# Blue water



## snapper man (Apr 27, 2012)

Anyone have an idea how far out is the blue water out of pensacola?


----------



## Keithcooking (Jun 24, 2015)

http://optics.marine.usf.edu/subscr...78/A20171722017178.1KM.GCOOS.7DAY.L3D.CHL.png


----------



## 69Viking (Oct 30, 2008)

Keithcooking said:


> http://optics.marine.usf.edu/subscr...78/A20171722017178.1KM.GCOOS.7DAY.L3D.CHL.png


Nice picture, is there a key for all the colors and what they mean?


----------



## Keithcooking (Jun 24, 2015)

The gray is cloud cover for that day, the green/yellow is dirty/green water, the blue is blue water. If you see a really good/ definite line between the blue and green then more than likely theres a very noticeable rip and possibly a weedline or scattered grass.


----------



## Keithcooking (Jun 24, 2015)

http://optics.marine.usf.edu/cgi-bi...=1#A20152242015230.1KM.GCOOS.7DAY.L3D.OCI.png


----------



## 69Viking (Oct 30, 2008)

Keithcooking said:


> The gray is cloud cover for that day, the green/yellow is dirty/green water, the blue is blue water. If you see a really good/ definite line between the blue and green then more than likely theres a very noticeable rip and possibly a weedline or scattered grass.

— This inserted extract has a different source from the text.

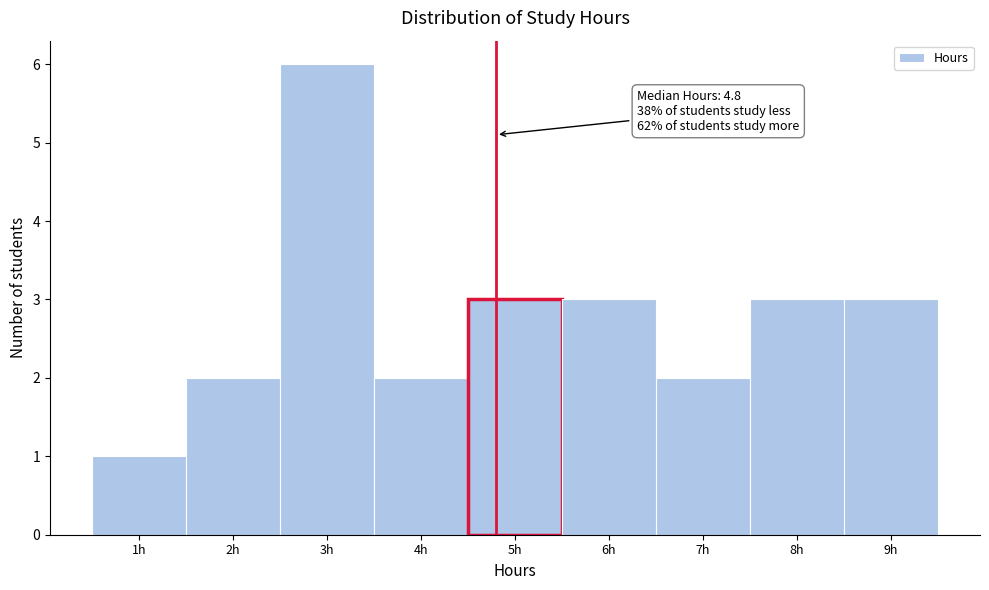

Which range on the x-axis has the tallest bar?

2.5 to 3.5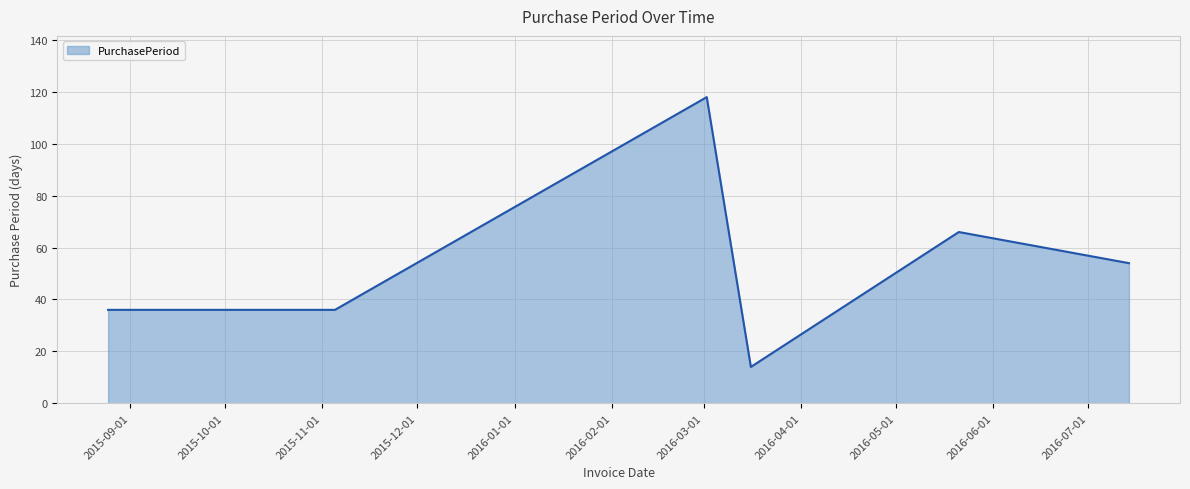

What is the difference between the second highest and minimum values?

52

Thanks, that's pretty cool, didn't know anything like this existed but shouldn't be surprised with technology these days!


----------



## Keithcooking (Jun 24, 2015)

They have hiltons also, which is a subscription. Its well worth it if you plan on fishing several times. This is a good reference on how close it is though.


----------



## Keithcooking (Jun 24, 2015)

https://worldview.earthdata.nasa.go...5649277,-84.84330452461225,33.675114933185924


----------



## Keithcooking (Jun 24, 2015)

The last post is nasa, you can play around with the date and filter layers and see the blue water. Scroll back to yesterdays date and look


----------



## snapper man (Apr 27, 2012)

On fish track real color sat ,it looks to be pretty Brown al the way past horn mountain. But i would like to see what hiltons says if anyone could share.


----------



## JVT (Jun 5, 2009)

According to Hilton's there is a pretty decent push of blue water coming up the east side of the DeSoto Canyon all the way up to a few miles east of 131 Hole and Nipple.


----------



## Sailorboy (Sep 28, 2011)

for grins and giggles... (and the risk of sounding like a newbie) what is the Nipple and the coordinates....


----------



## Downtime2 (Sep 27, 2007)

It's a nice stroll.


----------



## Realtor (Oct 1, 2007)

geeze I havent seen nice clear blue water since last fall.....


----------